Dolores Modonutti è una donna colta e coraggiosa. È laureata in storia, è stata impiegata all'Ilva/Italsider di Marghera, ama la pittura, la lirica (Fenice e teatro Verdi di Trieste), l'architettura, i buoni libri. Tra una cliente e l'altra legge Henry James, ma a portata di mano tiene le 900 pagine di Grande seno fianchi larghi di Mo Yan, premio Nobel per la letteratura: «Dobbiamo pur capire chi sono e cosa pensano questi cinesi che hanno un terzo del debito pubblico americano e il 15 per cento del nostro. Sono confuciani, si adattano a tutto, dormono nei negozi, campano con niente: il mio vicino, qui, dice che bastano 100 euro il mese. Ma non si integrano, appena quattro parole in inglese. E sono tantissimi».

«Smart», così si chiama la rivendita che ancora attende una vera insegna, è arredata con quadri, vasi, specchi e cassettiere di famiglia, gli scaffali sono il regalo di un'amica, i cavalletti appendiabiti vengono da una tintoria chiusa. Una statua in gesso del giardino di casa è diventata un manichino. Si attende seduti su una poltroncina in pelle bianca. Dolores Modonutti la chiama «arte dell'arrangismo». «La gente viene, fa quattro chiacchiere, trova belle cose e un ambiente diverso dai centri commerciali. Possono prendere i capi in prestito per farli provare. Tornano tutti: non c'è uno che si sia tenuto qualcosa senza poi pagare. La gente è sana. Vengono anche i cinesi, danno un'occhiata e se ne vanno senza dire una parola».

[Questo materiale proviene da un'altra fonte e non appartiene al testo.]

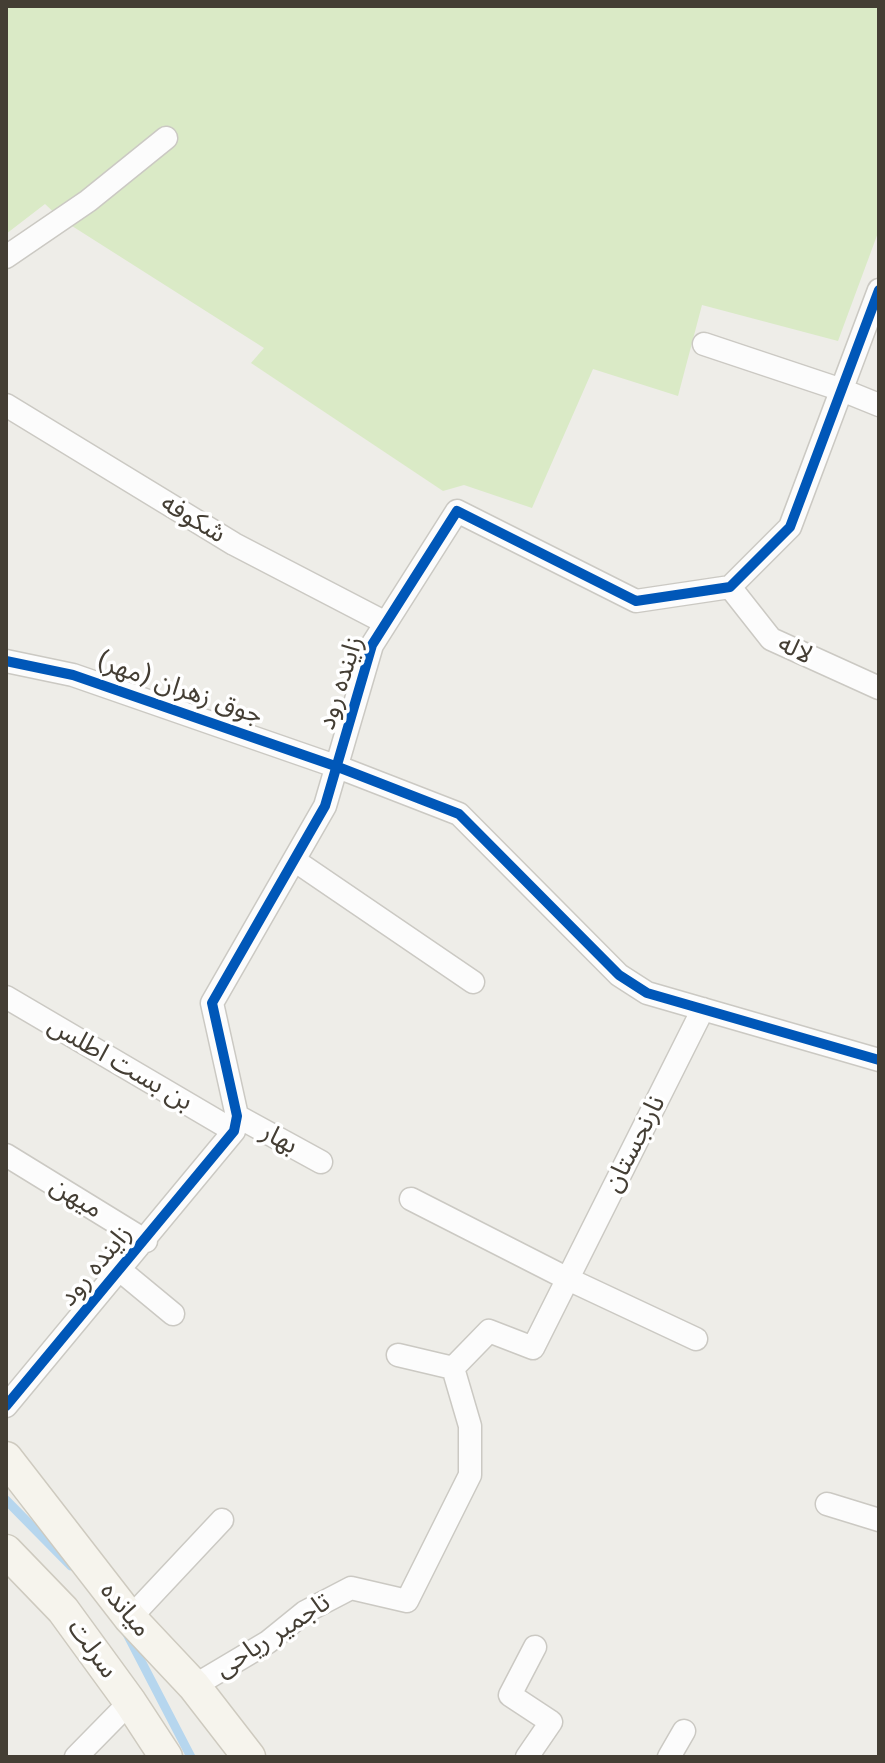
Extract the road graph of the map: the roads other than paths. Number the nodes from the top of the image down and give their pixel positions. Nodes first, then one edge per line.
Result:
1 (166, 138) dead end
2 (6, 257) edge
3 (879, 290) edge
4 (704, 344) dead end
5 (842, 390) junction
6 (6, 405) edge
7 (879, 405) edge
8 (730, 587) junction
9 (386, 623) junction
10 (6, 661) edge
11 (879, 688) edge
12 (338, 767) junction
13 (294, 860) junction
14 (473, 982) dead end
15 (6, 997) edge
16 (703, 1009) junction
17 (879, 1060) edge
18 (236, 1124) junction
19 (6, 1155) edge
20 (321, 1162) dead end
21 (411, 1199) dead end
22 (146, 1241) junction
23 (121, 1271) junction
24 (568, 1279) junction
25 (173, 1314) dead end
26 (696, 1339) dead end
27 (398, 1355) dead end
28 (453, 1368) junction
29 (6, 1406) edge
30 (6, 1458) edge
31 (827, 1504) dead end
32 (222, 1520) dead end
33 (879, 1520) edge
34 (9, 1560) edge
35 (130, 1618) junction
36 (535, 1647) dead end
37 (194, 1686) junction
38 (130, 1702) junction
39 (684, 1731) dead end
40 (76, 1757) edge
41 (166, 1757) edge
42 (249, 1757) edge
43 (527, 1757) edge
44 (669, 1757) edge

1 - 2 street
3 - 5 street
4 - 5 street
5 - 7 street
5 - 8 street
6 - 9 street, شکوفه
8 - 9 street, زاینده رود
8 - 11 street, لاله
9 - 12 street, زاینده رود
10 - 12 street, جوق زهران (مهر)
12 - 13 street, زاینده رود
12 - 16 street, جوق زهران (مهر)
13 - 14 street
13 - 18 street, زاینده رود
15 - 18 street, بن بست اطلس
16 - 17 street, جوق زهران (مهر)
16 - 24 street, نارنجستان
18 - 20 street, بهار
18 - 22 street, زاینده رود
19 - 22 street, میهن
21 - 24 street
22 - 23 street, زاینده رود
23 - 25 street
23 - 29 street, زاینده رود
24 - 26 street
24 - 28 street
27 - 28 street
28 - 37 street, تاجمیر ریاحی
30 - 35 street, میانده
31 - 33 street
32 - 35 street
34 - 38 street, سرلت
35 - 37 street, میانده
36 - 43 street
37 - 42 street, میانده
38 - 40 street
38 - 41 street, سرلت
39 - 44 street

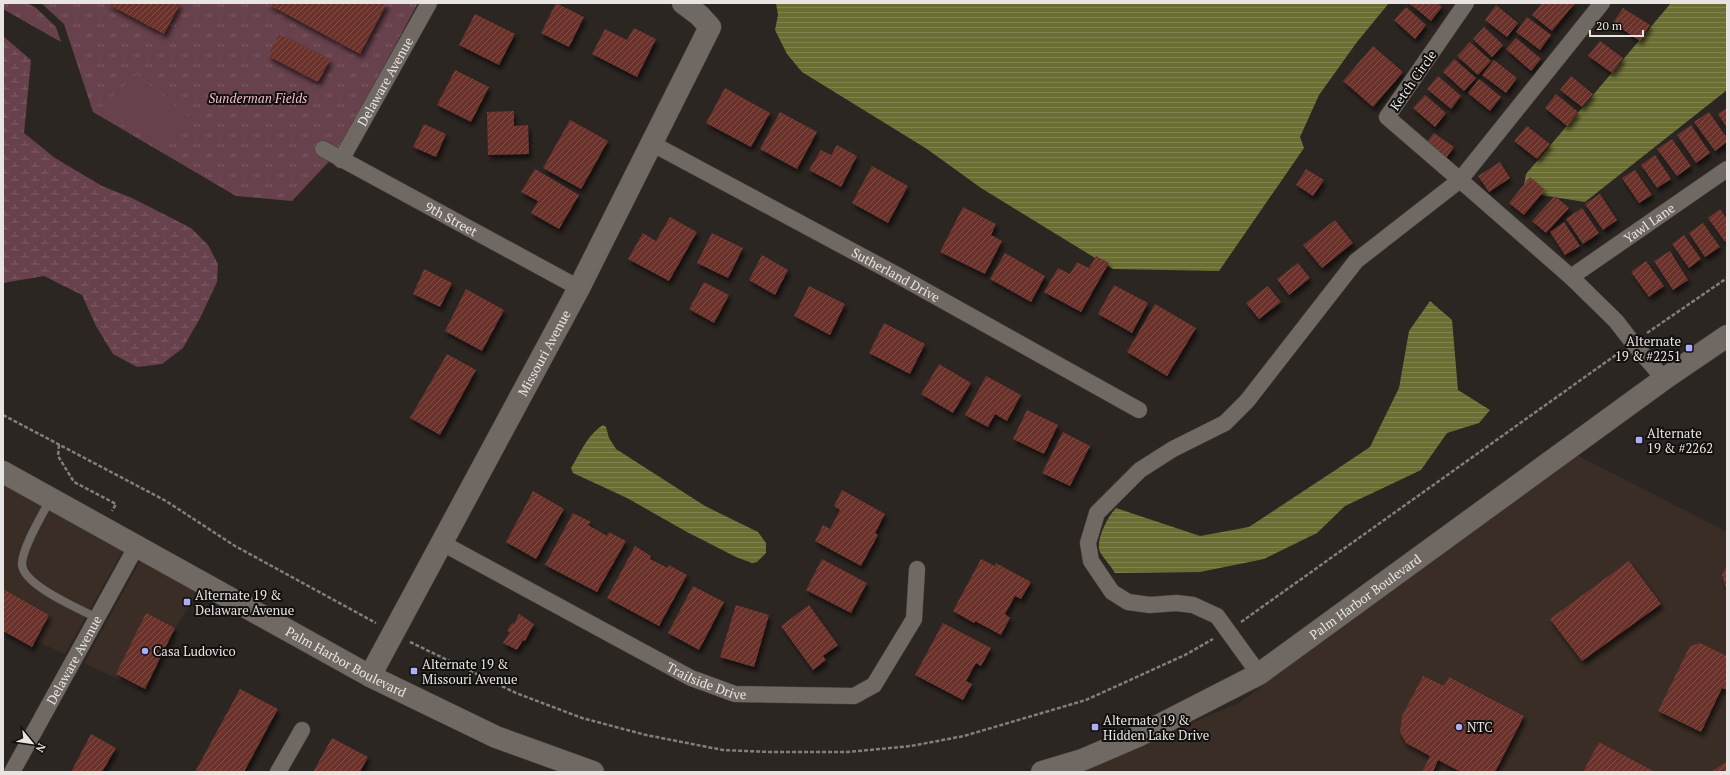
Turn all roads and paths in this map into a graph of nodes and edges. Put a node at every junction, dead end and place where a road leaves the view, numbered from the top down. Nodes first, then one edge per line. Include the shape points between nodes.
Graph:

È la bottega della fiducia. «Dobbiamo imparare dai cinesi, lo dico seriamente. Imparare a non aspettare che il lavoro cada dal cielo. La generazione di mio figlio quali prospettive ha? I sindacati tutelano soltanto chi il posto ce l'ha già. Che fa il signor Letta? E il sindaco di Venezia? A Mestre ogni strada storica ha un comitato di protesta. Io ho visto tutta l'evoluzione della metallurgia italiana, compresi quelli che andavano in pensione con appena 25 anni di lavoro.

Oggi c'è soltanto cassa integrazione. Per me che ho fatto il 68, questi ragazzi sono ben educati. La mia generazione ha preso le pistole. Noi abbiamo scelto di investire in via Piave, il destino di questi luoghi non è già scritto».